● **YOUR GOAL**: Lines before the one containing "index pip: (482, 434)" are left out; return that line and every line after it exactly, through the end of the data below.

──────── DATA EXTRACTS

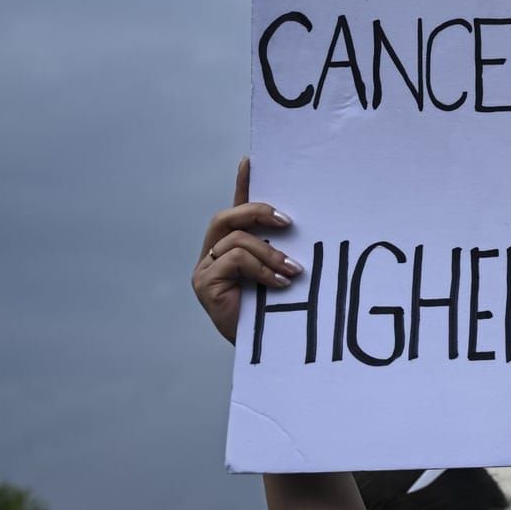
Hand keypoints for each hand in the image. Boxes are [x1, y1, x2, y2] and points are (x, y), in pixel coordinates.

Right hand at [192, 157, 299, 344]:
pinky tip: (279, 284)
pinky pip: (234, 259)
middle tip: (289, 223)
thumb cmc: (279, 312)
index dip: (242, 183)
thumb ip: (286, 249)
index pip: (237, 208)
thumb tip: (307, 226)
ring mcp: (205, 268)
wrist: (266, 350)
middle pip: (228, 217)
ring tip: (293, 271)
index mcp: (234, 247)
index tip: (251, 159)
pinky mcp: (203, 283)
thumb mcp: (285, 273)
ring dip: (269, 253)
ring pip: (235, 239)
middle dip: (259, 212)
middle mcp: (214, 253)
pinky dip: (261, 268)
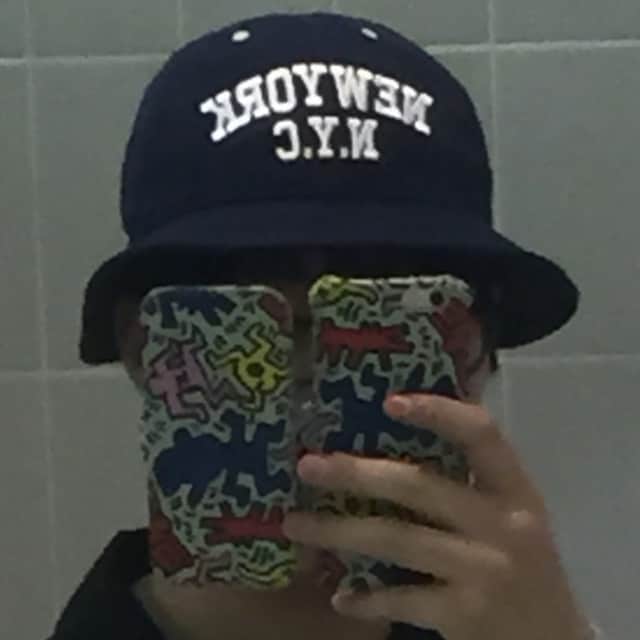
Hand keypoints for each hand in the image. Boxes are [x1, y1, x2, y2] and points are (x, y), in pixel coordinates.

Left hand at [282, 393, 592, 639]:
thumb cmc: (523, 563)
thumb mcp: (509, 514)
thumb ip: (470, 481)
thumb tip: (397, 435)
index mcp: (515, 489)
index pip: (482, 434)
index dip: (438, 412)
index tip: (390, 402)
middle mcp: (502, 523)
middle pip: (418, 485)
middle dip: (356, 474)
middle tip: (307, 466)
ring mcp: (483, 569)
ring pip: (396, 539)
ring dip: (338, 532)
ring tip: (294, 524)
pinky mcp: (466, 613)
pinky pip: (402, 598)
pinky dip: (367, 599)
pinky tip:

────────────────

● **SOLUTION TO THIS PROBLEM**:
index pip: (482, 434)
index dip: (438, 412)
index tip: (390, 402)
middle mcp: (502, 523)
middle pip: (418, 485)
middle dip: (356, 474)
middle tip: (307, 466)
ring mcp: (483, 569)
ring pip: (396, 539)
ring dip: (338, 532)
ring tip: (294, 524)
pinky mcp: (466, 613)
pinky pip: (402, 598)
pinky dip: (367, 599)
pinky tip:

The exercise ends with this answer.